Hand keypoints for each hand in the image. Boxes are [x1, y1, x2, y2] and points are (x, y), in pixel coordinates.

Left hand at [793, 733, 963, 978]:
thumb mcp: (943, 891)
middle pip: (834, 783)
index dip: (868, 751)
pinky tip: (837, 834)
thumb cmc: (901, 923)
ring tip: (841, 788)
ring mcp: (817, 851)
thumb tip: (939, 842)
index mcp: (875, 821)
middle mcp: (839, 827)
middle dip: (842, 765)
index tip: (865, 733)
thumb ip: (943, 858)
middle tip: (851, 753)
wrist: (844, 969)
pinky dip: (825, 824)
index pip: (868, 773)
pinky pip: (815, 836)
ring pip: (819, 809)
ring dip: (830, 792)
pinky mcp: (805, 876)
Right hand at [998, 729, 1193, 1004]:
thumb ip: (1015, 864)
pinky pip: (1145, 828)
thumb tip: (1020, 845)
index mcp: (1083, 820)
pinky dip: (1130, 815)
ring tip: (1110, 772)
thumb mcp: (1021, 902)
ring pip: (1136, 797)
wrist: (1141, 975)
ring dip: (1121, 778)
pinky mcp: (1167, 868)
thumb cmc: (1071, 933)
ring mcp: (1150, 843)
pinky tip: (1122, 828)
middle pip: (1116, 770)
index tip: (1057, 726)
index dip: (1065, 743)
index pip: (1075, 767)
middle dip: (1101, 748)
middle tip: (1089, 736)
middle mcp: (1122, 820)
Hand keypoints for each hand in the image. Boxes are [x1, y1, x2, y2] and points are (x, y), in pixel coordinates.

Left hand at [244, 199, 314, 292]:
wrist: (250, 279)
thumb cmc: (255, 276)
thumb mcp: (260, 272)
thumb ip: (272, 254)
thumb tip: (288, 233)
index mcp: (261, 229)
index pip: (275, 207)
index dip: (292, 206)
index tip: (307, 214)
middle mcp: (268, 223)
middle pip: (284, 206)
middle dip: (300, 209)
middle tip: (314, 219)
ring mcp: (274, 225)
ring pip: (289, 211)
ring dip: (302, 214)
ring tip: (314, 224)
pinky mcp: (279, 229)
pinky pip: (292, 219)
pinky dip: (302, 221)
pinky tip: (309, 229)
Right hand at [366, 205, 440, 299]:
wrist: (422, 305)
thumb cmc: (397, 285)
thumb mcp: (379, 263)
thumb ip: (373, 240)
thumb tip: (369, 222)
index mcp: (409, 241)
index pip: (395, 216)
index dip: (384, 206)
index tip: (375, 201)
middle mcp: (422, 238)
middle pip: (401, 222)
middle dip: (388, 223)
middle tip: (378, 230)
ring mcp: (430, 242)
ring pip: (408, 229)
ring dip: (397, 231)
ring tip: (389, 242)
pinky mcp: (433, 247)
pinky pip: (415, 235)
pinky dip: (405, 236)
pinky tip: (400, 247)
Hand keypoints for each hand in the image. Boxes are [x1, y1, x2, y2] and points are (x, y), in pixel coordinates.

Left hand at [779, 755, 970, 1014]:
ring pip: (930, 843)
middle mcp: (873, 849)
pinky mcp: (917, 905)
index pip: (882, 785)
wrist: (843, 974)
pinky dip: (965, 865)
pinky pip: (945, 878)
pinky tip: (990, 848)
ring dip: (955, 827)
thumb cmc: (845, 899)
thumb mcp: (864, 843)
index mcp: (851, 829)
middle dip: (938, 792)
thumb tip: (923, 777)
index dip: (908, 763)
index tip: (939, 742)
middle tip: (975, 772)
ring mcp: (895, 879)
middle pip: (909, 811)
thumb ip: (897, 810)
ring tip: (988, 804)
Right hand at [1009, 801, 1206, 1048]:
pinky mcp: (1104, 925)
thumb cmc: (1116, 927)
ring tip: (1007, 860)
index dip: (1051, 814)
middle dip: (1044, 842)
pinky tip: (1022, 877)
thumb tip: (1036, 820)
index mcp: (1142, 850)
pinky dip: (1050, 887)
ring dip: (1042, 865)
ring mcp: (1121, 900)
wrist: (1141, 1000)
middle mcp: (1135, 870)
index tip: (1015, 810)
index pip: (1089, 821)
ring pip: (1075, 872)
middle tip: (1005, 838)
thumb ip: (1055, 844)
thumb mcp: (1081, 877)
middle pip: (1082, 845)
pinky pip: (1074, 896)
+ + + + + + +
→ **Task to carry out**: The line with "pinky pip: (1145, 828)" marks the end; reproduce exactly every line from the start of the entries up to it, that line included.

→ **Solution to this task**:
Hand keypoints for each hand in the image. Boxes are [x1, y1, x2, y2] and points are (x, y), in pixel coordinates.

Left hand at [793, 733, 963, 978]:
thumb mcp: (943, 891)
middle pip: (834, 783)
index dip: (868, 751)
pinky tip: (837, 834)
thumb cmc: (901, 923)
ring tip: (841, 788)
ring mcp: (817, 851)
thumb tip: (939, 842)
index mcp: (875, 821)
middle mcp: (839, 827)
middle dip: (842, 765)
index tip: (865, 733)
thumb ip: (943, 858)
middle tip: (851, 753)
wrist: (844, 969)
pinky dip: (825, 824)
index pip: (868, 773)
pinky pip: (815, 836)
ring pip: (819, 809)
ring dip: (830, 792)
pinky mcp: (805, 876)
Right hand at [998, 729, 1193, 1004]:
thumb ip: (1015, 864)
pinky pip: (1145, 828)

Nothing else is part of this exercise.